I enjoy reading the different types so whatever your doing I hope you don’t stop!
I was wondering though, did you have a hard time selling the different types to Harlequin or do they just take the manuscript and tell you which line it will go in?
Sorry I have been incommunicado for several days. I’m in Texas babysitting my granddaughter who has been ill, and I don’t get online as often as I would like.
Margaret, you obviously have more will power than I do. I can’t stick with one sort of story, I learned that early on. And while sage editorial advice has been to do exactly that “and build a reader base,” I find that I am stopped dead if I try to push characters toward a particular “feel” — so I am quite sure I would have no reader base at all if I attempted it regularly because the books simply wouldn’t get written.
Larissa, thanks for saying you’ve enjoyed books of mine that cross the different lines. Yes, I would say that there is always a “McAllister flavor” to the story — and perhaps the quirky approach to life — and the fact is, I can’t entirely stop, though I’m trying to be selective about the books I write currently which means that my cowboys are going to have to wait a while.
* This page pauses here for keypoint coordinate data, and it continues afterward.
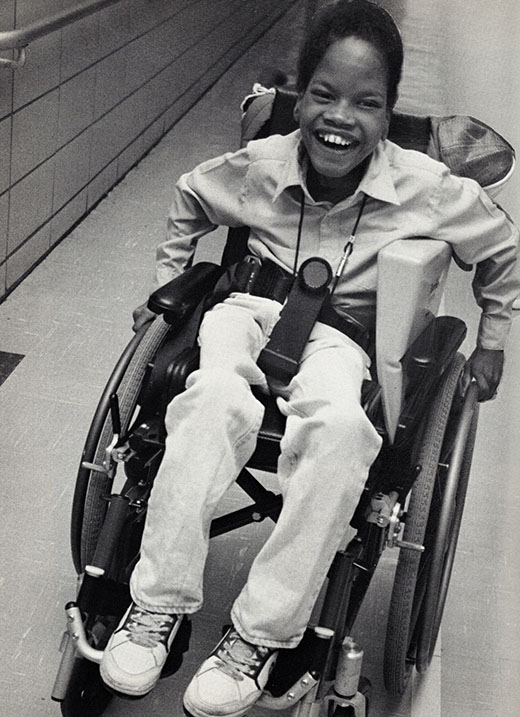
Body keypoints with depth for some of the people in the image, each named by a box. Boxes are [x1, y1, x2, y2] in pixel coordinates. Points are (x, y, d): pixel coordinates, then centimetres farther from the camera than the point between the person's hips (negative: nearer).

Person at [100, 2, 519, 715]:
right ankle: (159, 603, -24)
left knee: (341, 427, -37)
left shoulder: (424, 188, -10)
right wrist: (167, 281, 15)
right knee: (216, 398, -36)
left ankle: (262, 632, -25)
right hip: (249, 309, 1)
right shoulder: (257, 165, -6)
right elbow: (188, 201, 18)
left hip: (339, 336, -1)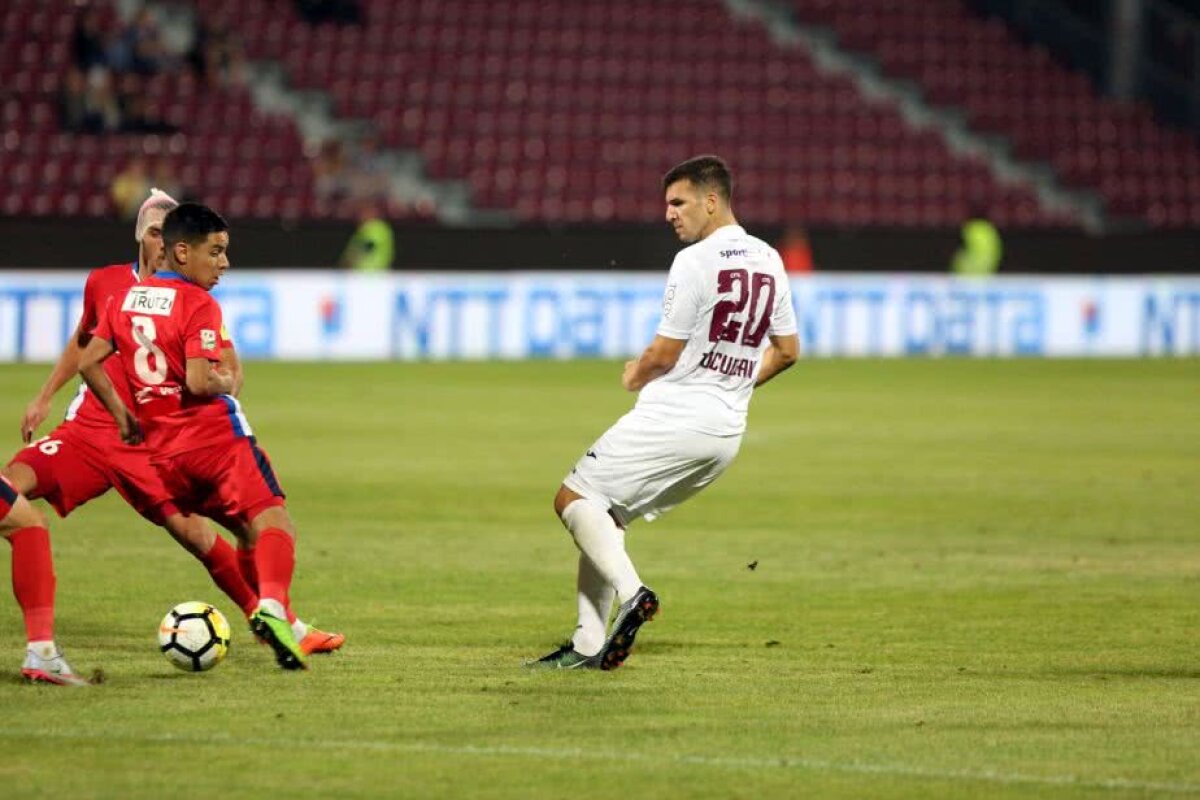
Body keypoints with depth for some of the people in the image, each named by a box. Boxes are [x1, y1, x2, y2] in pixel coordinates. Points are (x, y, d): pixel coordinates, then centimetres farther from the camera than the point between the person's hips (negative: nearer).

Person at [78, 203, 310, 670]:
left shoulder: (126, 299, 13)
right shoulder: (198, 304, -10)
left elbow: (88, 362, 12)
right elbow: (199, 382, -20)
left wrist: (122, 415, 20)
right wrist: (229, 383, 1)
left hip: (162, 451, 7)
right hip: (217, 437, -7)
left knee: (245, 530, 17)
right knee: (272, 522, -14)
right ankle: (272, 604, -38)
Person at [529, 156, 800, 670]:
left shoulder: (695, 262, -14)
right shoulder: (768, 262, 11)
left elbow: (663, 354, -12)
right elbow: (787, 351, 18)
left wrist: (635, 376, 9)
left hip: (674, 417, -8)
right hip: (728, 433, 8)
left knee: (574, 498, -2)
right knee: (604, 515, 16)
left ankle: (630, 591, -23)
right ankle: (588, 645, 10)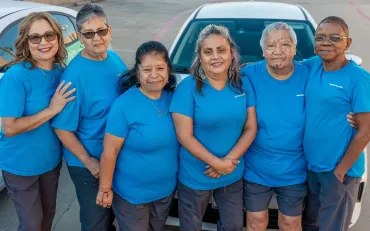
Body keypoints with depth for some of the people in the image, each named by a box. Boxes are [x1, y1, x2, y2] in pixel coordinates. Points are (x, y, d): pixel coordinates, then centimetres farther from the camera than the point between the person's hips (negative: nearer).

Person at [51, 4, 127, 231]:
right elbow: (62, 128, -20)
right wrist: (89, 161, -18)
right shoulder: (74, 75, -25)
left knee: (113, 211, 28)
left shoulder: (115, 59, -4)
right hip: (89, 164, -6)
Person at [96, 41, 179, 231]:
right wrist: (105, 189, -13)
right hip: (132, 193, -5)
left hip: (166, 189, 5)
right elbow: (110, 152, -17)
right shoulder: (124, 105, -21)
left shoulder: (173, 98, -6)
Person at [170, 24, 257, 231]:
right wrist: (217, 163, -20)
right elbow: (184, 136, -16)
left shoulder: (244, 85, -3)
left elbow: (251, 128, -2)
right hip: (195, 176, -3)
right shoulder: (188, 87, -15)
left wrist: (230, 160, -15)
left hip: (234, 175, 3)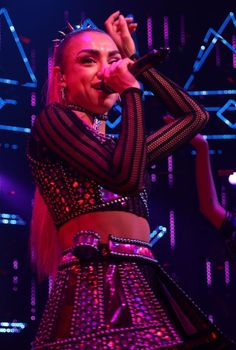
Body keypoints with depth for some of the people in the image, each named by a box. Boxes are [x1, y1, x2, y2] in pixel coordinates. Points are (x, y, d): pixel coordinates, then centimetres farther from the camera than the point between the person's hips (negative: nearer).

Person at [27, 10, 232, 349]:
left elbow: (195, 116, 34)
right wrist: (132, 91, -1)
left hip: (145, 291, 8)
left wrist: (133, 59, 31)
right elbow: (126, 178, -11)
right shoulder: (53, 119, 3)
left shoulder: (120, 148, 26)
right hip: (95, 290, -8)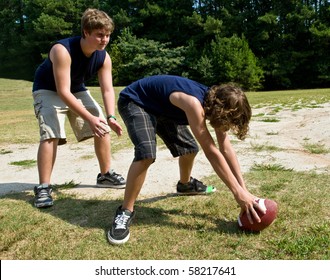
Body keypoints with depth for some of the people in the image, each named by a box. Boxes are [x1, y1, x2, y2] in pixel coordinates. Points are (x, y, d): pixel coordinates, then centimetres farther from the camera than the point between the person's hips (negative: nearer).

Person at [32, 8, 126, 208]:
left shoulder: (104, 57, -17)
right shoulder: (63, 50, -35)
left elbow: (108, 89, -16)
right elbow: (63, 91, -38)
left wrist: (111, 117, -33)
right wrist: (90, 118, -42)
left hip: (77, 90, 6)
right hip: (48, 91, -6)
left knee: (103, 129, -2)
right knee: (51, 135, -24)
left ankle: (105, 174, 12)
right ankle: (43, 187, -15)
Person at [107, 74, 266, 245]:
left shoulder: (216, 102, -12)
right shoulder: (194, 103, -38)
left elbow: (226, 149, -10)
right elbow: (211, 152, -38)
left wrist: (244, 189, -13)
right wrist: (238, 193, -34)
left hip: (161, 107, 8)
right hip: (134, 102, -8)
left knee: (189, 147, 10)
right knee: (147, 153, -31)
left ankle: (185, 183, 42)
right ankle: (125, 211, -14)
It was Harlequin’s choice in the first place to put my books in different lines — the first was a romance, the second an American, the third a Presents. Then they decided I was more “Presents” than “Romance” so I only had one of those. For quite a few years I did just Presents and Americans. But when I wanted to do a shorter cowboy story, it ended up at Desire because Presents didn’t seem to fit (though later they said it could have). So it’s pretty much editorially decided now. I write what I write and I try to aim it toward something, and then they tell me if it works for that line or not. If it doesn’t we discuss where it might fit.